Les circonstances exactes et l’identité des véritables protagonistes des nombreux massacres collectifs des années 1990 n’ont jamais été établies, et ce ne sont pas les reportages de journalistes dépêchés en service commandé qui peuvent convaincre du storytelling imposé. Force est de constater que si la propagande déployée depuis le coup d’État ne porte pas les fruits escomptés, le déni imposé ne peut qu’endurcir le traumatisme collectif qui se traduit par un silence accusateur : combien de fois n’a-t-on pas entendu une foule exaspérée scander « Pouvoir assassin ! » ?

Tant que le régime disposait de la manne pétrolière pour calmer les esprits, rares étaient ceux qui demandaient des comptes au-delà de réclamations matérielles et de reconnaissance de statuts de victimes du terrorisme. Ceux qui osaient pourfendre l’État pour sa responsabilité dans les crimes commis en ont subi les conséquences. Rappelons l’affaire de Rafik Belamrania, condamné en novembre 2017 à cinq ans de prison pour avoir rendu publique la décision du Comité des droits de l’homme de l’ONU concernant son père, exécuté sommairement en 1995.

Vingt-six ans après le coup de force de janvier 1992, le régime qui en est issu se sait aujourd’hui, plus que jamais, en sursis. Le contrat tacite conclu avec la population ­ la distribution de prébendes pour prévenir les révoltes ­ se distend chaque jour un peu plus. Avec l’effondrement des prix du pétrole et du gaz, seules ressources d’une économie de prédation dont les responsables corrompus ont été incapables de créer d’autres sources de richesse, les financements multiples qui garantissaient un calme précaire se tarissent. Ces derniers mois, de plus en plus de catégories socioprofessionnelles expriment du coup leur courroux dans la rue. La colère gronde et s’impose par divers canaux : manifestations, émeutes, vidéos virales, réseaux sociaux.

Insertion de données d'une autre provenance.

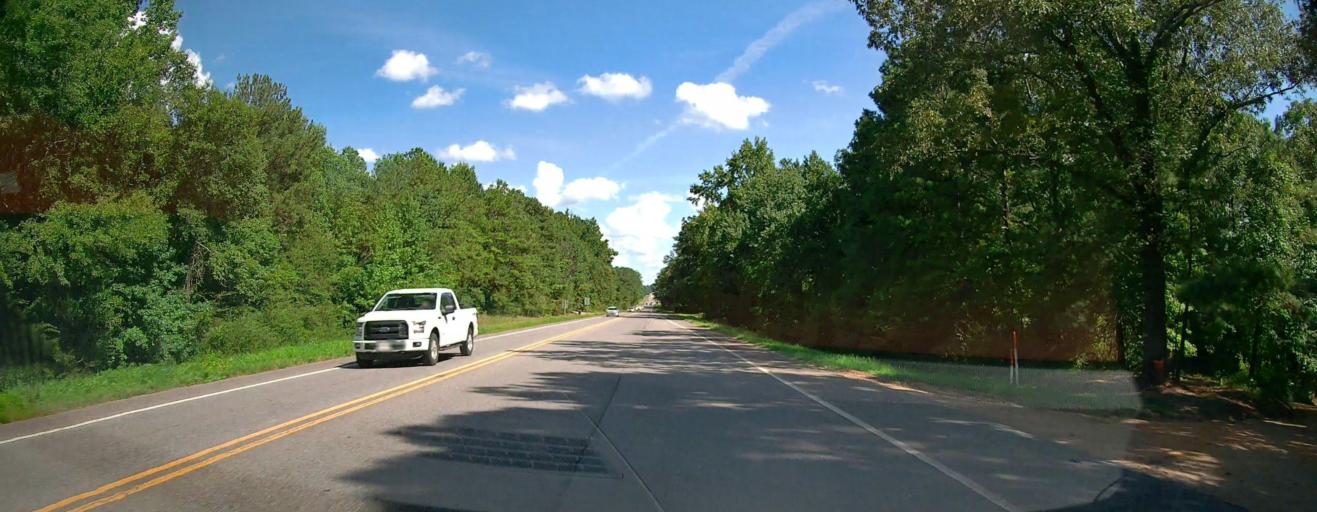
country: US
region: Alabama
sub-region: Pickens County
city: Gordo
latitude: 33.3100
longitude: -87.8902
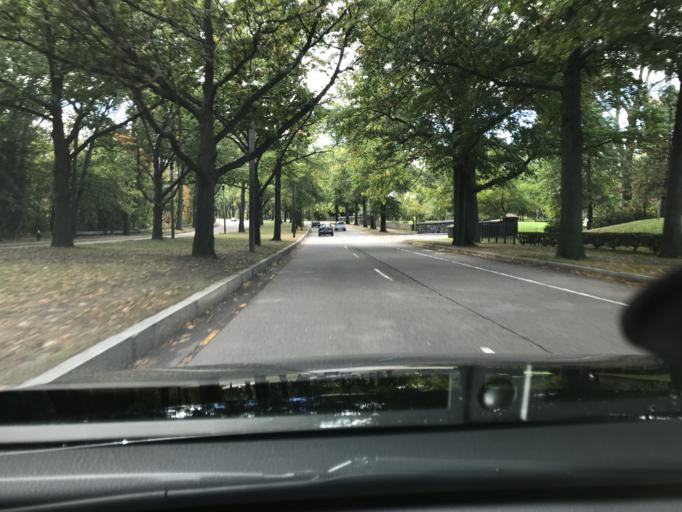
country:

Ce « dégoûtage », comme on dit en Algérie, n’épargne pas les prétendus partis d’opposition, pour la plupart discrédités et rejetés pour avoir à un moment ou un autre participé à ce pouvoir honni. Ceux-ci ne sont ni capables de proposer une alternative ni prêts à affronter ce passé-présent lourd de violences et de mensonges. Tant que la classe politique toute entière ne se confrontera pas à ses propres responsabilités dans la tragédie qu’a vécue l’Algérie, la méfiance à son égard persistera et l’avenir restera hypothéqué. Malgré ce sombre tableau, il faut espérer que la génération qui n’a connu depuis sa naissance que ces vingt-six ans d’une société « verrouillée » par les vieux responsables d’un pouvoir autoritaire saura trouver les ressorts pour participer à la transformation d’une société algérienne « au bout du rouleau ».